Listen to a naturally flowing dialogue, but only focus on what the listener is saying

Even though it certainly helps, you don’t need to understand everything said in the dialogue. Apart from giving you a feeling for how these sounds work and how you yourself can use them when you listen to someone speaking Chinese, you can also pick up some information on how to use very simple words. I’ve mostly talked about sounds so far, but of course people who listen to someone uses words as well, such as 是的, 对 (對) or 没错 (沒錯). Since this kind of words is used very, very frequently, it’s always a good idea to learn more of them and learn in which situations they can be used.

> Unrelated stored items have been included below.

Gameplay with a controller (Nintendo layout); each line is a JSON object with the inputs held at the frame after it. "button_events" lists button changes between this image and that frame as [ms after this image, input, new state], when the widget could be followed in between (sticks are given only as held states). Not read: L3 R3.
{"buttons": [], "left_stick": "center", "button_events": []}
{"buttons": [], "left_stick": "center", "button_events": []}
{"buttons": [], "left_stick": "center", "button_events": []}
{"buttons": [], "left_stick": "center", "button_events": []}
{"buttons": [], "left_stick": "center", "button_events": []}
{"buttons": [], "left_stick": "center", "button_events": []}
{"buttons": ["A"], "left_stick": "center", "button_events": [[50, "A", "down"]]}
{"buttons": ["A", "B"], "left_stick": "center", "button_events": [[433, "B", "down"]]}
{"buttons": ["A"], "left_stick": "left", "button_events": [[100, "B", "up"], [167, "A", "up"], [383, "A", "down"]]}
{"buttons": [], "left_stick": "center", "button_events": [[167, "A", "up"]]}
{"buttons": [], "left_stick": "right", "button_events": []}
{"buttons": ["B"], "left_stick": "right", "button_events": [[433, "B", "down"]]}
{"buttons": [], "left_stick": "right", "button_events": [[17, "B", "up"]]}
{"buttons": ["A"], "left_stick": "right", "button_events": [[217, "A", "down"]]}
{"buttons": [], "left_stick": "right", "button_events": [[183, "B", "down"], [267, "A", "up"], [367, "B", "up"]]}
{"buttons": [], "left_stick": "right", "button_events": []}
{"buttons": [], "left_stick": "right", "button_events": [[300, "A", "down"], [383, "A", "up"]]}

Make sure you do this with many different dialogues, because different people tend to use different words, so by listening to more than one, you increase the likelihood that you will pick up something new or that what you learn is common practice and not a weird aberration. TV, radio and any other media containing natural dialogue are excellent places to start (I find interviews especially interesting), but if you live in China, you could just listen to people around you.

By studying and mimicking the way people interact, including things that aren’t necessarily in your textbook and might not even be in the subtitles or transcriptions on TV or radio, you will improve your Chinese. Most of the time, you should of course focus on the speaker, but if you haven’t tried listening to the listener, give it a try!

Questions to the reader

  • Have you made any curious discoveries regarding how you use these sounds in your own language and Chinese?
  • Have you encountered any sounds that make people confused or that make you confused?
  • Do you find yourself using these words whet you speak your native language (I do, sometimes)?